Common business situations where care, custody, or control applies
Several common scenarios could trigger the care, custody, or control exclusion. For example:
- An accounting firm damages leased business equipment, such as a photocopier.
- A restaurant with a coat-check service loses a customer’s property.
- An auto body repair shop mechanic drops a heavy piece of equipment and damages a customer’s car.
- A computer repair technician drops a customer’s laptop onto the floor, cracking its display screen and ruining its hard drive.
In the above cases, the people or companies with general liability insurance had someone else’s property in their temporary possession and then damaged it. Because of the care, custody, and control exclusion, their general liability insurance policy would provide no coverage.
Does the care, custody, and control exclusion apply to all types of third-party property?
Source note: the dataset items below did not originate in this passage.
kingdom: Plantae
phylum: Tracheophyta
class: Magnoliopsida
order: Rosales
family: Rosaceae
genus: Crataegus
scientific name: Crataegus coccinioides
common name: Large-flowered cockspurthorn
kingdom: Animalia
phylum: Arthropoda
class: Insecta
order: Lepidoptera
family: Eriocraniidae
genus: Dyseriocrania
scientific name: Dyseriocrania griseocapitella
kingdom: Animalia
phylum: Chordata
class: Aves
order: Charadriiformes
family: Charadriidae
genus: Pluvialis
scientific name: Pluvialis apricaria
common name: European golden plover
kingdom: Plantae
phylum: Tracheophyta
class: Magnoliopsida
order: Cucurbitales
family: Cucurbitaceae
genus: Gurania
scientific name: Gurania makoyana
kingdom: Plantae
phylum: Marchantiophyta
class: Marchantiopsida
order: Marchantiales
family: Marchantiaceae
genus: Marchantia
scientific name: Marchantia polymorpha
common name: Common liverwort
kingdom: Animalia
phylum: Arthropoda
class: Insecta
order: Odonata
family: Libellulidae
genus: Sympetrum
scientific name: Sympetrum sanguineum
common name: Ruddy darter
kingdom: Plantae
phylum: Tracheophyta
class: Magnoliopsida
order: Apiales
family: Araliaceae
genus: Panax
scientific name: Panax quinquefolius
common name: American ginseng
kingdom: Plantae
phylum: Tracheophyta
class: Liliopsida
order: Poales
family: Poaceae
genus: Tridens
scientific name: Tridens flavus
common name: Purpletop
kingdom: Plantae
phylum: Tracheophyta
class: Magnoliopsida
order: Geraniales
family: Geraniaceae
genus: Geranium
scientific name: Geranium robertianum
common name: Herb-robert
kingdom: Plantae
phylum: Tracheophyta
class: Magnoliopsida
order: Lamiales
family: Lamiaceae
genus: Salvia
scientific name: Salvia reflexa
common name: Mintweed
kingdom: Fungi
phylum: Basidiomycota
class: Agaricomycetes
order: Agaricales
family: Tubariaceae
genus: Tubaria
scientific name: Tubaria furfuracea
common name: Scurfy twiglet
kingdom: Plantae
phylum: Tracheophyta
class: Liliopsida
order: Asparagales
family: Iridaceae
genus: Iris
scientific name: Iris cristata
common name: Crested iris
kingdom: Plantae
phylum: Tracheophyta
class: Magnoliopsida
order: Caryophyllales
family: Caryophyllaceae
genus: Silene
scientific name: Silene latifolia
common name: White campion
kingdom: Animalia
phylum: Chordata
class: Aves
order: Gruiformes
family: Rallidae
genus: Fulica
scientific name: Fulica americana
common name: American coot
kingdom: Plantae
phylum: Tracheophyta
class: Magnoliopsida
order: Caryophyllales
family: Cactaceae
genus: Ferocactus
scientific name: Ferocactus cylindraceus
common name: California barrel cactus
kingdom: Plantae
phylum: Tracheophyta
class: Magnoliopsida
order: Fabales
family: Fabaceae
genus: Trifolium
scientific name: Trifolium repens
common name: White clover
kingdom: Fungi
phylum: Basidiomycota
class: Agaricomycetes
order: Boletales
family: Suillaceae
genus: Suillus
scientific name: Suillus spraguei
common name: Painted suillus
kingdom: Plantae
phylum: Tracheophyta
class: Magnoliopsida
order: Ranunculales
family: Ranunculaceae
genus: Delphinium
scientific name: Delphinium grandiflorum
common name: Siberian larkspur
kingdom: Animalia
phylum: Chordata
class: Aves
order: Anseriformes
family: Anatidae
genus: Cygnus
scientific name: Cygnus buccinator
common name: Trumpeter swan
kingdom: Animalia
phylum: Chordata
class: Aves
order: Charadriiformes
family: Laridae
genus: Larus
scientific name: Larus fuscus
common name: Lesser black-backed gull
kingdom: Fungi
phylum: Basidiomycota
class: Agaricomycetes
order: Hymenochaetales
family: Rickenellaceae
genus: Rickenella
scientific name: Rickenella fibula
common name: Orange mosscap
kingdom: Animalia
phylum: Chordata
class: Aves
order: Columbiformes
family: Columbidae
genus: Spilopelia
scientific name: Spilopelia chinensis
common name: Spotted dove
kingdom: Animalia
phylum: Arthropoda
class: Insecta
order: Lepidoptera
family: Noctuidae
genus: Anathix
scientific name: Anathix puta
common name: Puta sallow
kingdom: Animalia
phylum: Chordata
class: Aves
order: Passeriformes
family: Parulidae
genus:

The care, custody, and control exclusion doesn’t apply to real property, which includes buildings, permanently attached fixtures, and land. You may still have coverage for such damage under the real property section of your general liability insurance policy.
What triggers the care, custody, or control exclusion?
The exclusion applies if any of the following conditions are true:
- You are temporarily in charge of another person or company’s property or responsible for watching over it (care).
- You are responsible for safeguarding the property (custody).
- You have power or authority to manage, direct, or oversee the property (control).
If any of the above situations occurs, the care, custody, and control insurance exclusion will apply, and your insurer will not cover the property owner for any damage you cause.
Does this mean you will always be at risk when you have third-party property in your possession?
No. Fortunately, there are specialized insurance policies designed to cover property damages that could be impacted by the care, custody, and control exclusion. For example, if you are in the freight industry or operate an auto repair shop, you can purchase dedicated motor truck cargo insurance or garage keepers’ insurance that will protect you in case you damage a customer’s property.